Before the confetti falling from the rafters, before the practice uniforms and before the plane accident on the runway at Willow Run Airport, the Wolverines had a date with the Spartans.
On Jan. 29, Michigan entered the Breslin Center, and the final scoreline didn’t do the tale justice. Michigan was dominated, manhandled, embarrassed. Pick one, they all apply.
Or just take Duncan Robinson’s word for it.
“We went in there and kind of got punched in the mouth to be honest with you,” he said.
Fifteen Wolverines went down for the count. One swallowed his teeth and kept fighting.
You can probably guess who that is.
He’s the same guy who poured in a game-high 22 points, grabbed six rebounds and dished out seven assists to take a Big Ten Tournament championship trophy from Wisconsin on Sunday afternoon.
He’s the same guy who scored a career-high 29 while pitching in nine rebounds and five assists the day prior to get Michigan there in the first place.
He’s Derrick Walton Jr., the man who changed the course of the Wolverines’ season in the way he has always wanted to, but never realized he was.
Walton has never desired the role of the vocal leader. That spot had Zak Irvin’s name on it. For a while, that relationship functioned harmoniously. That is, until it didn’t.
Now, Walton doesn’t shy away from opening his mouth — far from it.
“Being emotional is fine, but just not bashing guys,” Walton said. “I know I get on Moe (Wagner) all the time. I just cuss him out for no reason.”
Still, his entire career he simply wanted his teammates to watch him and follow suit. No poetic pregame speeches, no bull****. Go out. Compete.
“That’s all I’ve been taught to do,” he said.
Little did he know it at the time, but he finally got his wish in East Lansing. He scored a game-high 24 points and took a beating doing so, going to the line 15 times and missing only once. And the Wolverines still lost.
The light bulbs didn’t just go on, Walton turned on a couple of floodlights.
“We were down probably 10 or 11 and Derrick was just keeping us in the game,” Robinson said. “He hit a couple shots where he was really just doing it from playing hard.
“He was just making plays, and you could just tell by the way he was playing that he was doing everything he could, leaving everything out there just to make something happen, and I think everyone … acknowledged, ‘Look, if this guy just did this on his own, and kept us in that game, what can happen if we collectively all follow him and really all 16 of us do it every single day in practice and games?’ ”
What can happen? Michigan’s new trophy is the answer.

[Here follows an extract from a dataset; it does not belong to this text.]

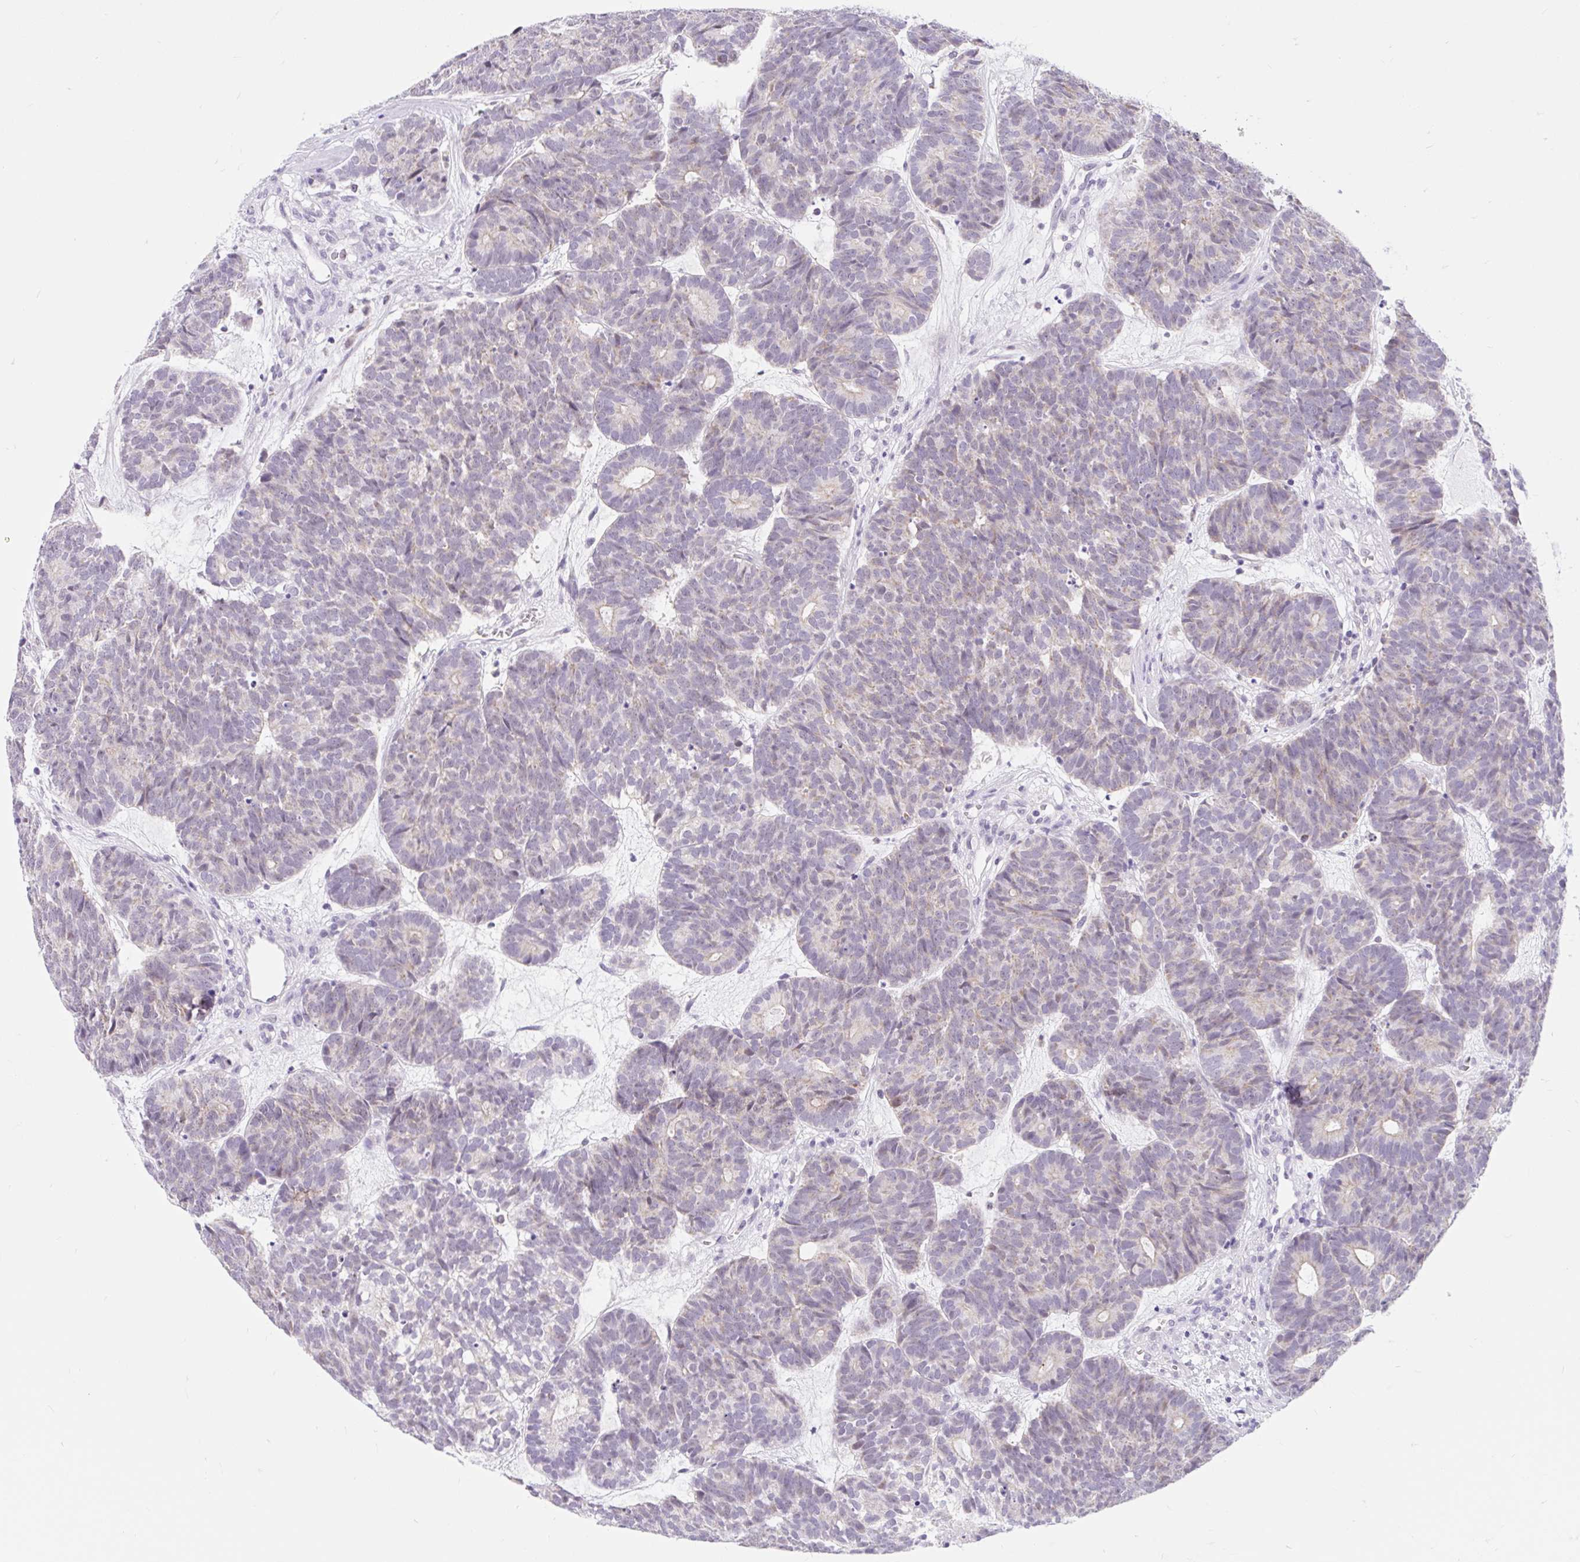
{"staining": {"intensity": "negative", "quantity": "none", "location": "none"}, "tissue": "head and neck cancer", "cell_type": "Tumor cells", "image_type": "cancer", "snomed": [{"axis": "morphology", "description": "Adenocarcinoma, NOS"}, {"axis": "topography", "description": "Head-Neck"}], "caption": "An image of head and neck cancer (adenocarcinoma) stained for a protein displays no brown staining in tumor cells.", "gene": "ITPK1", "patient": {"sex": "female", "age": 81}}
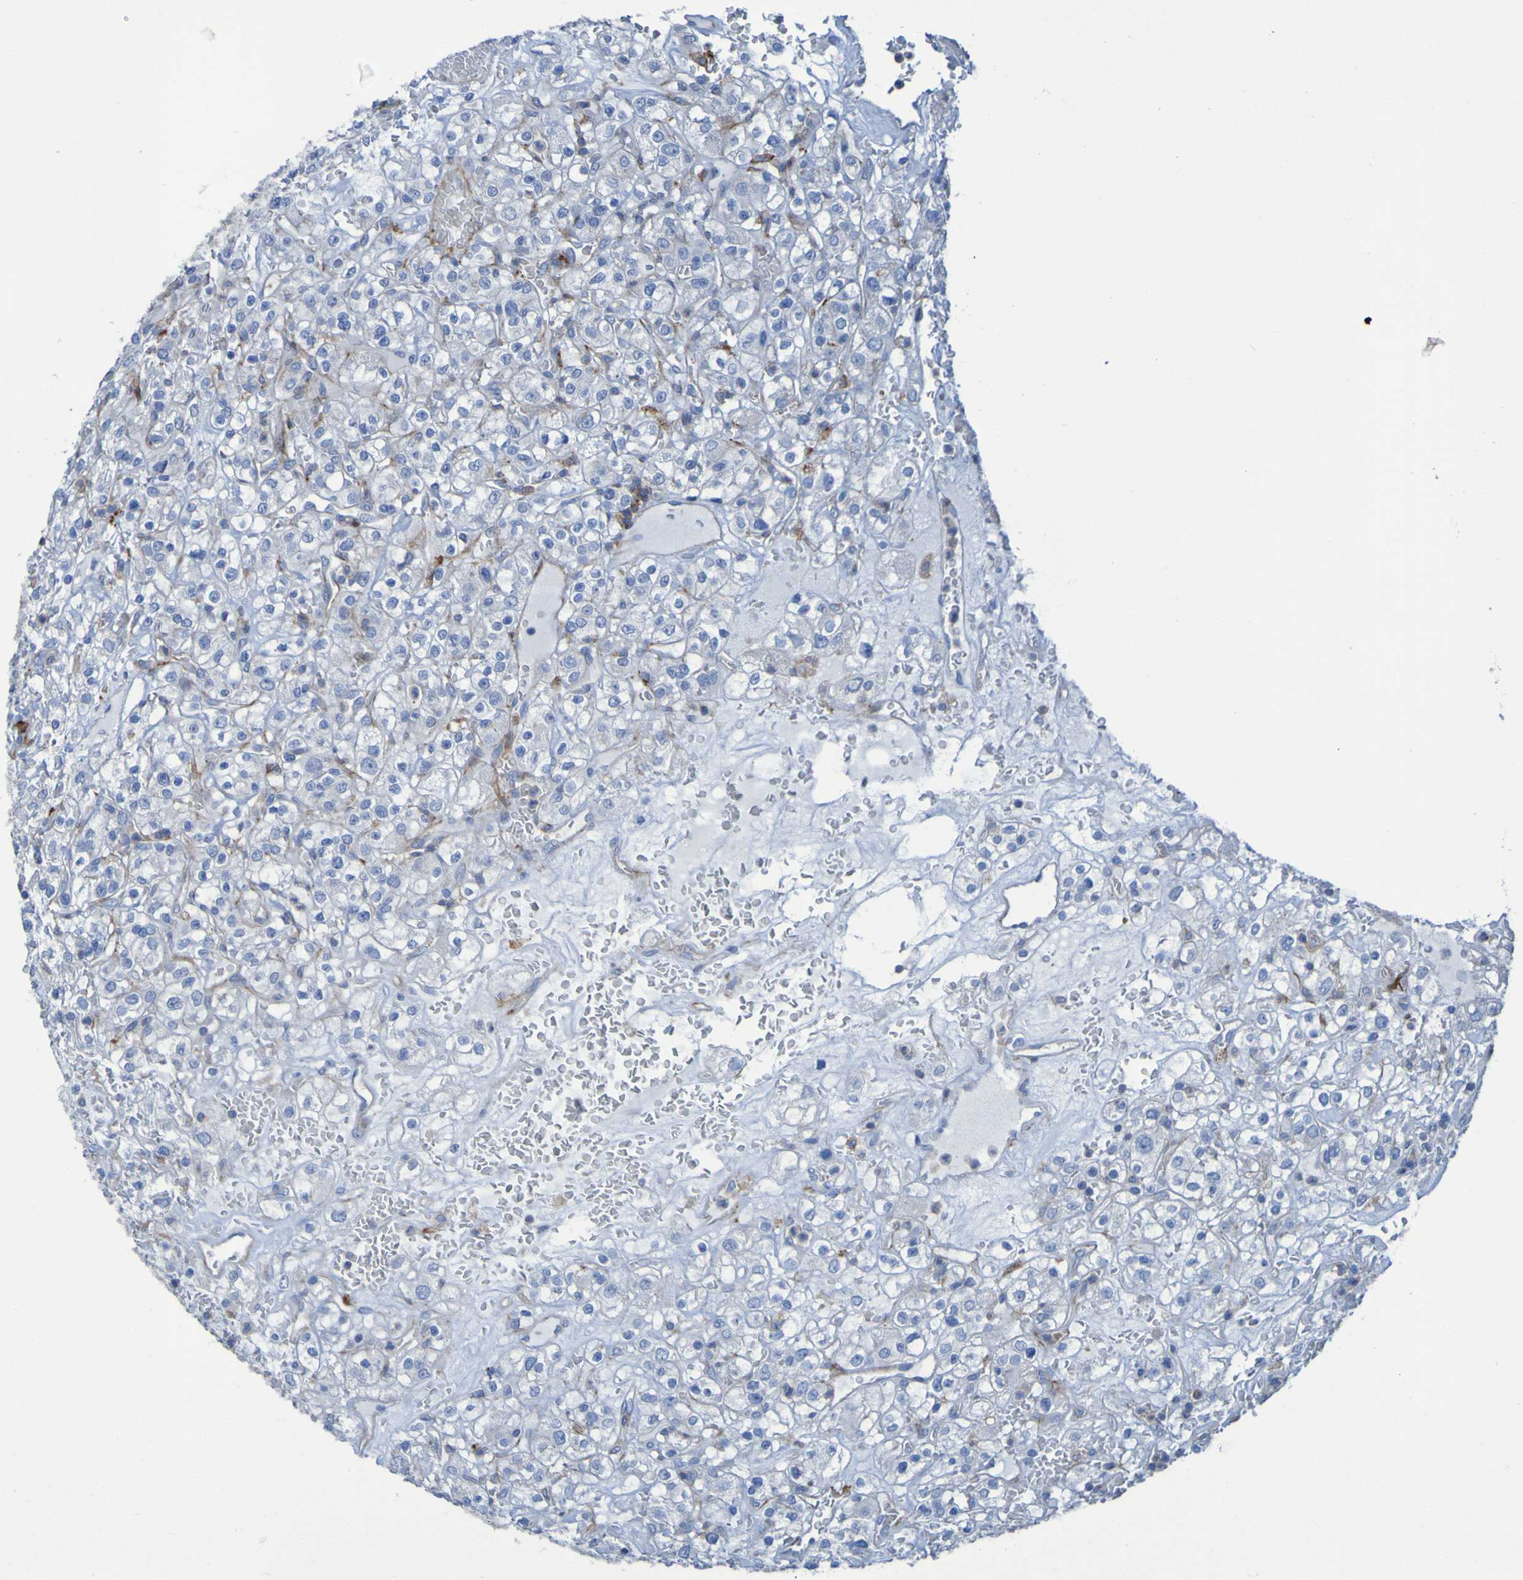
{"staining": {"intensity": "moderate", "quantity": "<25%", "location": "cytoplasmic/membranous"}, "tissue": "renal cancer", "cell_type": "Tumor cells", "image_type": "cancer", "snomed": [{"axis": "morphology", "description": "Normal tissue, NOS"}, {"axis": "morphology", "description": "Adenocarcinoma, NOS"}, {"axis": "topography", "description": "Kidney"}], "caption": "Adenocarcinoma (renal) stained with a brown dye displays moderate cytoplasmic/membranous positive staining in approximately <25% of tumor cells.", "gene": "RNF182", "patient": {"sex": "female", "age": 72}}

But it’s not just the tournament championship trophy, but how the Wolverines got it.
On Jan. 17, when Michigan faced the Badgers for the first time in Madison, the Wolverines surrendered a six-point lead with roughly six minutes left, as Bronson Koenig spearheaded a personal 10-0 run.
Plain and simple, Michigan couldn’t defend, so it couldn’t capture the upset.
With 6:19 left in Sunday’s championship game, Michigan found itself in an eerily similar situation. Michigan coach John Beilein called a timeout.
Behind a 3-pointer from Vitto Brown and a breakaway layup from Zak Showalter, the Badgers had cut the Wolverines’ 11-point lead to six in 30 seconds.
It was either buckle down or go home empty-handed.
Koenig went 0-for-7 in the frame. Wisconsin made just three field goals in the final six minutes. The Wolverines could defend, and they captured a lot more than an upset.
After the game, redshirt sophomore forward DJ Wilson was asked if this team likes defending.
“I think we love it now,” he said.
Yeah, this is the same team that gave up over 80 points three times through its first five conference games.
But Walton’s performance in East Lansing changed that.
“I think with the Michigan State game, at State, D-Walt really took over,” Wilson said. “And we look back at how many defensive lapses we had and how close we were to winning that game if we just had a few more stops down the stretch.
“I think that’s one (game) that everybody really bought in. From then on, it’s been working real good for us.”
Now, as the Wolverines prepare to face Oklahoma State — the No. 1 team in adjusted offensive efficiency and one of just four teams above Michigan in that category according to Ken Pomeroy —in the NCAA Tournament, much like Sunday afternoon, they are going to need to win a game with defense and a whole lot of heart.
Luckily for them, Walton supplied these 15 with that a long time ago.